RECORDS FOR THE EXERCISE ▸

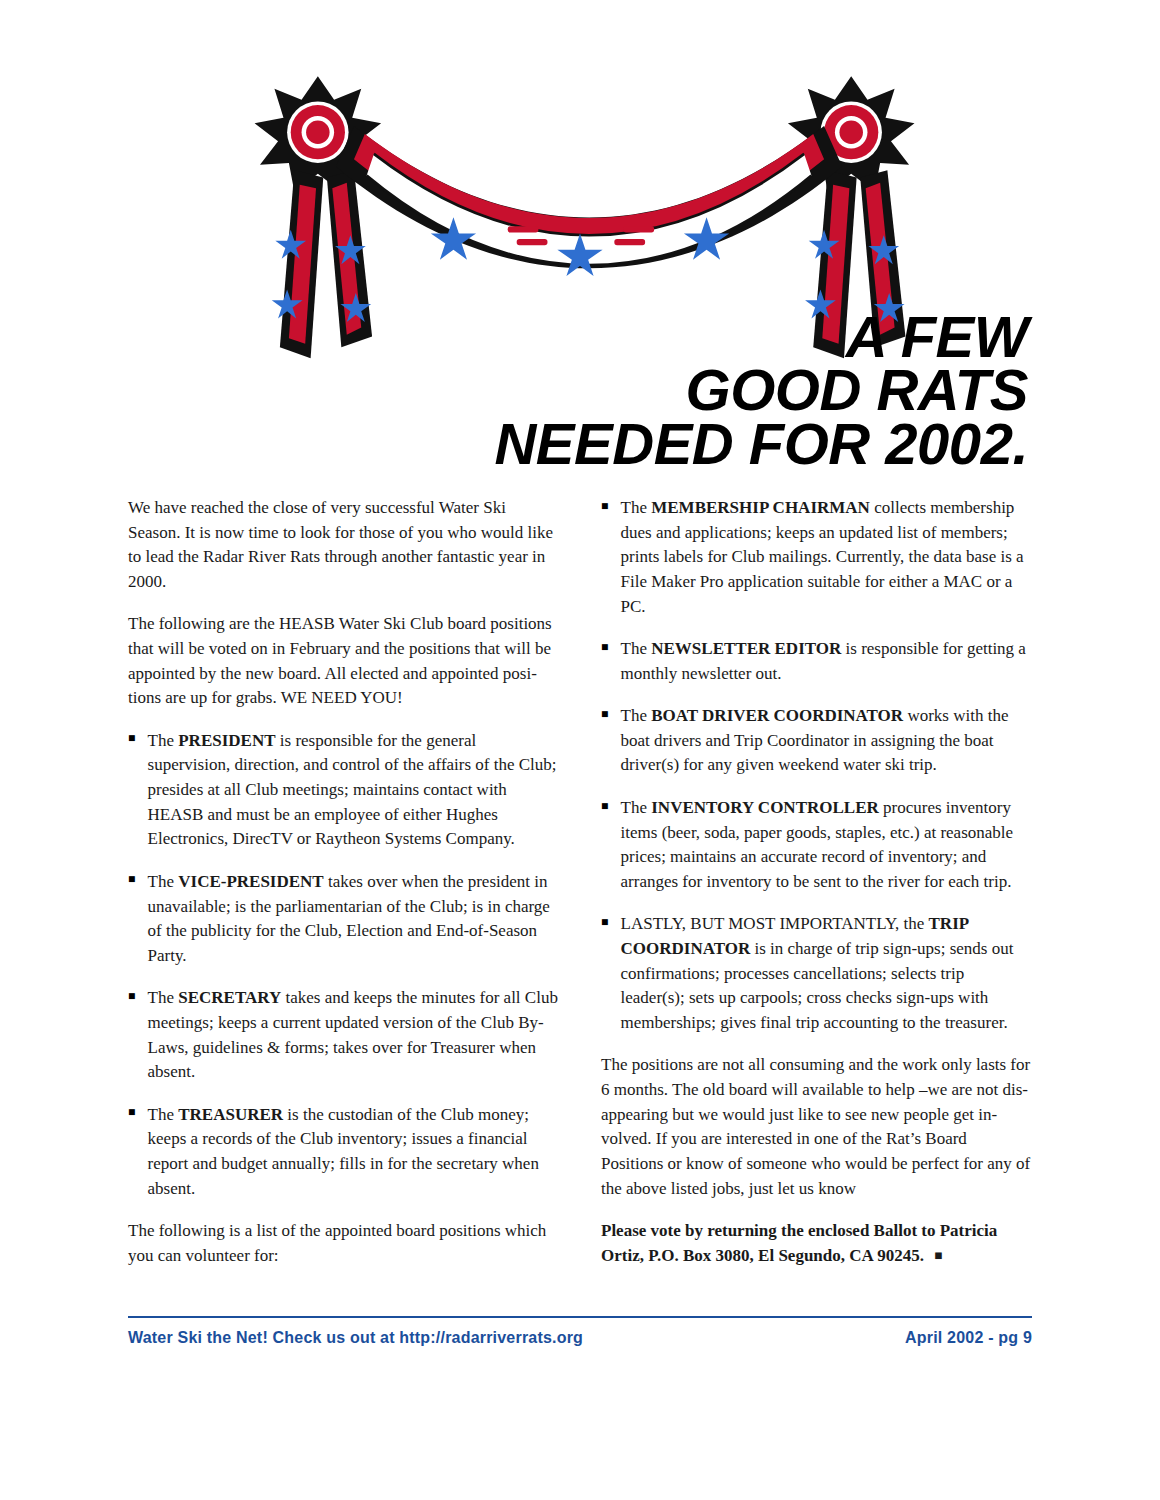A Few Good Rats Needed for 2002.
We have reached the close of very successful Water Ski Season. It is now time to look for those of you who would like to lead the Radar River Rats through another fantastic year in 2000.
The following are the HEASB Water Ski Club board positions that will be voted on in February and the positions that will be appointed by the new board. All elected and appointed positions are up for grabs. WE NEED YOU!
The PRESIDENT is responsible for the general supervision, direction, and control of the affairs of the Club; presides at all Club meetings; maintains contact with HEASB and must be an employee of either Hughes Electronics, DirecTV or Raytheon Systems Company.
The VICE-PRESIDENT takes over when the president in unavailable; is the parliamentarian of the Club; is in charge of the publicity for the Club, Election and End-of-Season Party.
The SECRETARY takes and keeps the minutes for all Club meetings; keeps a current updated version of the Club By-Laws, guidelines & forms; takes over for Treasurer when absent.
The TREASURER is the custodian of the Club money; keeps a records of the Club inventory; issues a financial report and budget annually; fills in for the secretary when absent.
The following is a list of the appointed board positions which you can volunteer for:
The MEMBERSHIP CHAIRMAN collects membership dues and applications; keeps an updated list of members; prints labels for Club mailings. Currently, the data base is a File Maker Pro application suitable for either a MAC or a PC.
The NEWSLETTER EDITOR is responsible for getting a monthly newsletter out.
The BOAT DRIVER COORDINATOR works with the boat drivers and Trip Coordinator in assigning the boat driver(s) for any given weekend water ski trip.
The INVENTORY CONTROLLER procures inventory items (beer, soda, paper goods, staples, etc.) at reasonable prices; maintains an accurate record of inventory; and arranges for inventory to be sent to the river for each trip.
LASTLY, BUT MOST IMPORTANTLY, the TRIP COORDINATOR is in charge of trip sign-ups; sends out confirmations; processes cancellations; selects trip leader(s); sets up carpools; cross checks sign-ups with memberships; gives final trip accounting to the treasurer.
The positions are not all consuming and the work only lasts for 6 months. The old board will available to help –we are not disappearing but we would just like to see new people get involved. If you are interested in one of the Rat’s Board Positions or know of someone who would be perfect for any of the above listed jobs, just let us know
Please vote by returning the enclosed Ballot to Patricia Ortiz, P.O. Box 3080, El Segundo, CA 90245. ■
Water Ski the Net! Check us out at http://radarriverrats.org
April 2002 - pg 9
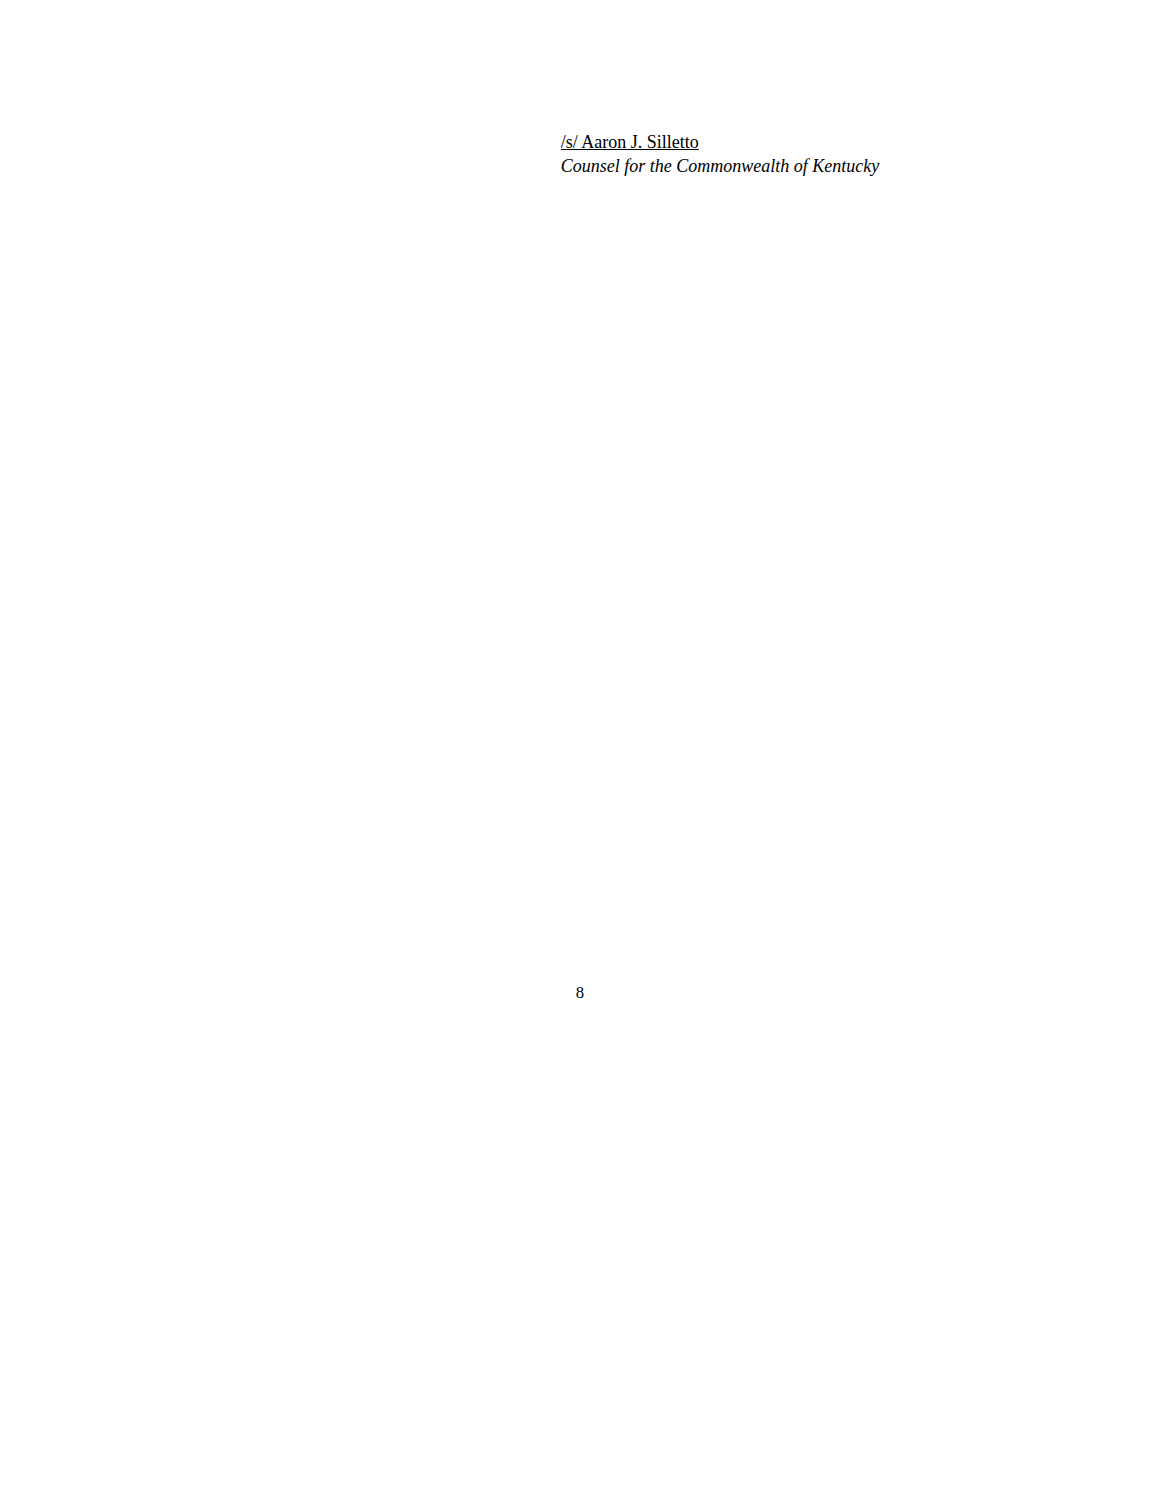/s/ Aaron J. Silletto
Counsel for the Commonwealth of Kentucky
8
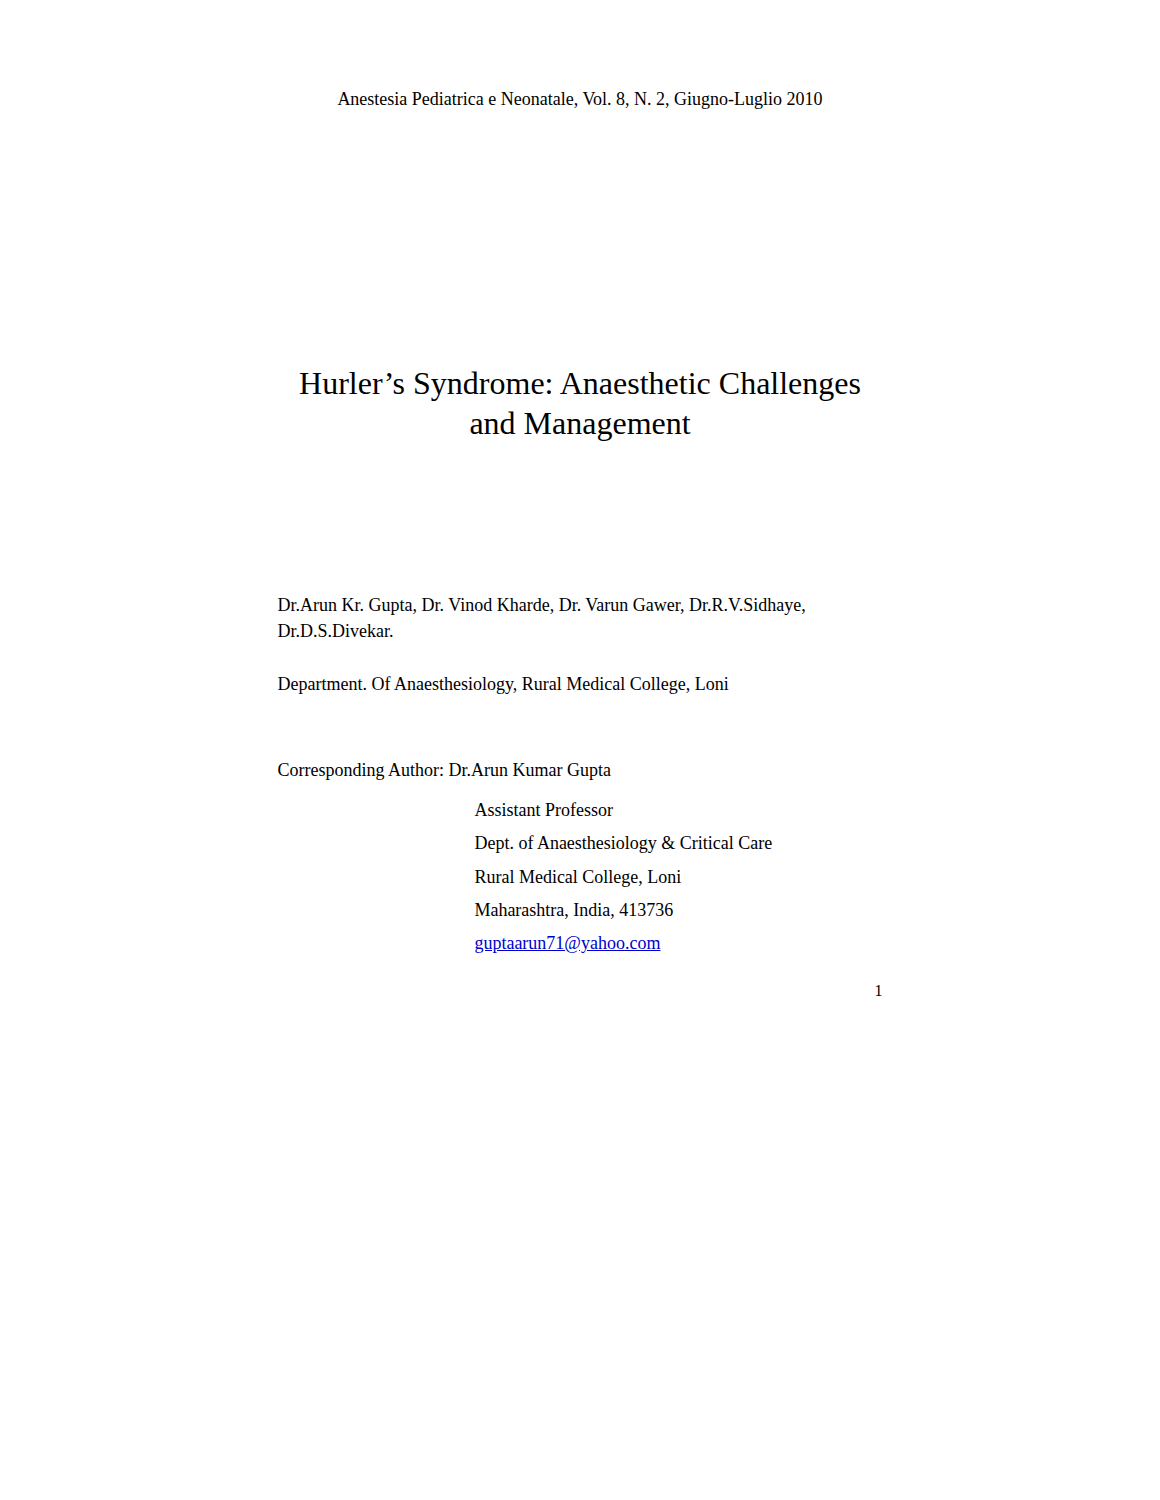Anestesia Pediatrica e Neonatale, Vol. 8, N. 2, Giugno-Luglio 2010
Hurler’s Syndrome: Anaesthetic Challenges and Management
Dr.Arun Kr. Gupta, Dr. Vinod Kharde, Dr. Varun Gawer, Dr.R.V.Sidhaye, Dr.D.S.Divekar.
Department. Of Anaesthesiology, Rural Medical College, Loni
Corresponding Author: Dr.Arun Kumar Gupta
Assistant Professor
Dept. of Anaesthesiology & Critical Care
Rural Medical College, Loni
Maharashtra, India, 413736
guptaarun71@yahoo.com
1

WHAT THIS TASK INVOLVES ▸ Reproduce each line of the records in which the word "responsible" appears.

REPLY TO THE TASK ▸
The PRESIDENT is responsible for the general supervision, direction, and control of the affairs of the Club; presides at all Club meetings; maintains contact with HEASB and must be an employee of either Hughes Electronics, DirecTV or Raytheon Systems Company.
The NEWSLETTER EDITOR is responsible for getting a monthly newsletter out.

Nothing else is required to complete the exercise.